Le centre nutritionnelle de Nikoly offre une seconde vie à la population de Tsihombe

Le nouveau centre de récupération nutritionnelle ambulatoire à Nikoly permet une meilleure prévention et la mise en charge de la malnutrition

Fanjaniaina Alida
Mandigneto, 10 mois, et sa mere sont en consultation au centre nutritionnelle
UNICEF Madagascar/2017/Ralaivita

01 août 2017

Le soleil tape fort à Nikoly ce jour-là. Cela n’a pas empêché Salala et son fils Madigneto Fernand, 10 mois de faire les 5 km à pied pour quitter Anatsosa, leur fokontany.

Ils viennent pour le traitement et le suivi hebdomadaire de l’état de santé de Madigneto, atteint de malnutrition aiguë sévère (MAS). Elle est venue accompagnée de quelques habitants du village, eux aussi ont fait le déplacement pour la séance de dépistage et de prise en charge de malnutrition aigüe sévère.

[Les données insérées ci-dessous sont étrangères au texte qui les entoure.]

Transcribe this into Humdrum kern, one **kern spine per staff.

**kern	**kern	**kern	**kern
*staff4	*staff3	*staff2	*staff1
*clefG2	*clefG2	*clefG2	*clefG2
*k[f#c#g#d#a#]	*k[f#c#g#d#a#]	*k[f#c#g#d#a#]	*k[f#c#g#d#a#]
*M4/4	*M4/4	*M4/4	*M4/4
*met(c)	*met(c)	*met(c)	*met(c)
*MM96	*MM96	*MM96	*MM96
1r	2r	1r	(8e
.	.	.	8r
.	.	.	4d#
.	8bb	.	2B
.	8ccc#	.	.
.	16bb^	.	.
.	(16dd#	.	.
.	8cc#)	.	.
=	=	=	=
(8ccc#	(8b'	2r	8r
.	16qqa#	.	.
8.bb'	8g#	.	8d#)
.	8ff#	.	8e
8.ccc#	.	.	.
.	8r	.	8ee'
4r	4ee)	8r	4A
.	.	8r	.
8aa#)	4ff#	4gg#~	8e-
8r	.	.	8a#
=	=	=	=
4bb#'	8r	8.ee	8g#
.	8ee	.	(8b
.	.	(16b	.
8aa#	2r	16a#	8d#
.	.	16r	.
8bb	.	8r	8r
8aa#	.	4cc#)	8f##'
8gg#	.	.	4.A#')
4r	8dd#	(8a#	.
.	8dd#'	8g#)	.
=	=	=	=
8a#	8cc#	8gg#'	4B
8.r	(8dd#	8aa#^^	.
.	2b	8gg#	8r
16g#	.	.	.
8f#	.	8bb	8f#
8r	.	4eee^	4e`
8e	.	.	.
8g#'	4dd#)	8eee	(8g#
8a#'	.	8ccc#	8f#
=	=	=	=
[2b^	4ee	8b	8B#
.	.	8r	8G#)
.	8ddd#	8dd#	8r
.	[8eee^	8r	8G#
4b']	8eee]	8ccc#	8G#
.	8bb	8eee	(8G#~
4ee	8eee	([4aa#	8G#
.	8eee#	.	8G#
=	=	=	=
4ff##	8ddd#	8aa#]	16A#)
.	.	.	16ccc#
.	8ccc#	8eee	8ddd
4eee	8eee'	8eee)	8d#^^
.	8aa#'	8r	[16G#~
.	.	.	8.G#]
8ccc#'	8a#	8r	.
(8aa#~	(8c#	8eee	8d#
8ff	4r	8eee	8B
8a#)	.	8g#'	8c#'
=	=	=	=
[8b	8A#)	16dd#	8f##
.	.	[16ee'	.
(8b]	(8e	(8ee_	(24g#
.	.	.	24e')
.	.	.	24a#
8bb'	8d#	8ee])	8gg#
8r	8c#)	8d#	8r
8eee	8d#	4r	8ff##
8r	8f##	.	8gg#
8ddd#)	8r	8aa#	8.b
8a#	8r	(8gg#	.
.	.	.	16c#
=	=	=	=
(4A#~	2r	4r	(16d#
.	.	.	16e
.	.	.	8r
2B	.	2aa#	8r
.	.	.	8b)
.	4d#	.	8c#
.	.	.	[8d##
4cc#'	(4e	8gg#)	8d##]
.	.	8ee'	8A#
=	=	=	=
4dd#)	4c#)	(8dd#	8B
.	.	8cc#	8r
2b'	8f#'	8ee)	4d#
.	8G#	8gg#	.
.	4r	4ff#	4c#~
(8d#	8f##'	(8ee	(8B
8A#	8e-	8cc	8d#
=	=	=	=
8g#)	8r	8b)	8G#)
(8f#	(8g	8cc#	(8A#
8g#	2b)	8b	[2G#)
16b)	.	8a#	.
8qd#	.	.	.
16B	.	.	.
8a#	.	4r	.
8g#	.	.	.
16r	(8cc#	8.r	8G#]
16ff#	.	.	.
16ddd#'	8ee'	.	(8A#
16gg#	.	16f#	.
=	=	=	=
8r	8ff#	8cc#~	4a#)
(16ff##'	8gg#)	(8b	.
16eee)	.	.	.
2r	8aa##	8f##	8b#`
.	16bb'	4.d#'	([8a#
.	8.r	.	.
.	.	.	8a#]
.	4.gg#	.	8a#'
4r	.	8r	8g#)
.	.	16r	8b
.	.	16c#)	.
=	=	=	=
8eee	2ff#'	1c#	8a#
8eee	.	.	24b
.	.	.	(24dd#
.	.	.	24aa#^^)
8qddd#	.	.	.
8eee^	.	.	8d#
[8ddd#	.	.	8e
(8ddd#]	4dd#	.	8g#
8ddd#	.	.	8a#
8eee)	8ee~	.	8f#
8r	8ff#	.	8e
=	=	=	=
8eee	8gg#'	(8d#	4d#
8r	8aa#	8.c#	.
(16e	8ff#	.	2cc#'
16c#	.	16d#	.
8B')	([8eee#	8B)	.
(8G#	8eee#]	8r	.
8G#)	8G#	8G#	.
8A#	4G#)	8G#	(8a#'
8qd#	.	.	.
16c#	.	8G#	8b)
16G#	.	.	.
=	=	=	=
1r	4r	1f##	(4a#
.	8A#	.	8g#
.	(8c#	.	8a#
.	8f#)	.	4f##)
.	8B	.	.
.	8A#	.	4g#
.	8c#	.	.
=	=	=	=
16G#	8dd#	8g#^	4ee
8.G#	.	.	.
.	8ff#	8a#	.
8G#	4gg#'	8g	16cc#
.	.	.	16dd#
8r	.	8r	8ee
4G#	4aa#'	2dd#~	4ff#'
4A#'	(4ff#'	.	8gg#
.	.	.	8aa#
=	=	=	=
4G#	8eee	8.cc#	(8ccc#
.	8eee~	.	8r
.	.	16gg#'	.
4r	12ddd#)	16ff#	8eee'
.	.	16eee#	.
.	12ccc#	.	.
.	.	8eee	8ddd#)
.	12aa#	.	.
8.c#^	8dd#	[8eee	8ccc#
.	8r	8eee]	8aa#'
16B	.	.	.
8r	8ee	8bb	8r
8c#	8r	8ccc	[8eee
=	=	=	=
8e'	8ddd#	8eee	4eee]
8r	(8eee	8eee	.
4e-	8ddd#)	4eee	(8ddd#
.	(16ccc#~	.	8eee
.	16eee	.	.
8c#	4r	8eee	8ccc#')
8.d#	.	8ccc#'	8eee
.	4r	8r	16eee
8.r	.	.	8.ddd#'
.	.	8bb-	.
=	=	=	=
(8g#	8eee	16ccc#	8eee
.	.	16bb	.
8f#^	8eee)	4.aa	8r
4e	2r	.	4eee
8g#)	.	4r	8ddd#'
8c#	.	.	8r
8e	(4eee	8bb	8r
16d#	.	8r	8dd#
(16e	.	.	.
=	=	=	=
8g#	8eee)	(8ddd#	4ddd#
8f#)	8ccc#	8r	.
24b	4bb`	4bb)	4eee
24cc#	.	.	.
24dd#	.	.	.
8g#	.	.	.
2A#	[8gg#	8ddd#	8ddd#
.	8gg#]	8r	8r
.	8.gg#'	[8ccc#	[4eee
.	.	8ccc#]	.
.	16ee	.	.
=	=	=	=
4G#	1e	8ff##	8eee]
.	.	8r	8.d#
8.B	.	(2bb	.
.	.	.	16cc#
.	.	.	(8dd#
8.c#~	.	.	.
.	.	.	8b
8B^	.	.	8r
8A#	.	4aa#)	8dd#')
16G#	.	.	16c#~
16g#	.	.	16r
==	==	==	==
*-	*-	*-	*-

La consultation de Madigneto est spéciale étant un enfant MAS. Il a été admis au niveau du CSB en début du mois de juillet de cette année à cause de son faible poids. Il pesait 5,4 kilos en juillet. Après la séance de suivi de croissance pour mesurer son périmètre brachial, l’agent communautaire a noté une baisse du poids. Ce jour-là, il pèse 5kg800 contre 6kg300 une semaine auparavant. En l’observant, le chef du centre de santé de base de Nikoly sensibilise Salala sur la bonne alimentation pour son fils. «Votre fils doit finir les doses de plumpy nut avant de revenir pour la prochaine consultation », explique Dr Tsida Andriatsafara.

Maintenir une alimentation suffisante est un périple avec le manque d'eau

Sa maman explique qu’il a eu la diarrhée les 3 derniers jours. Une situation très fréquente selon les agents de santé à cause de la pauvreté sévissant dans la région d’Androy et au faible revenu des communautés dont la plupart se fient à l’agriculture et l’élevage handicapées par le manque d’eau, les terres arides etc.

Ce qui rend les jours difficiles dans le sud de la grande ile. Les rations quotidiennes tournent autour des patates douces et des maniocs. Pour Salala, elle doit subvenir aux besoins de ces cinq autres enfants. «J’essaie d’adapter les conseils en nutrition que j’obtiens ici avec le peu que j’ai », affirme-t-elle.

Selon elle, le fait de venir au CSB lui a été bénéfique pour sauver son enfant déjà en état faible. Avec un voucher, elle peut s’approvisionner en eau potable du centre de santé de base. Elle bénéficie aussi d’un filtre céramique et d’un dispositif de lavages de mains et de savon chez elle. Tout cela, grâce au financement de l’ l’Office d’aide humanitaire de la Commission Européenne (ECHO).

La mise en place d’un centre de récupération nutritionnelle ambulatoire à Nikoly, une zone très reculée dans le sud de la grande ile est une aubaine pour les milliers de population. Avec l’appui de la Commission européenne chargé de l'aide humanitaire et de la protection civile, le CSB a été équipé et approvisionné en intrants et en produits de la CRENA ainsi que de la prévention et la mise en charge de la malnutrition.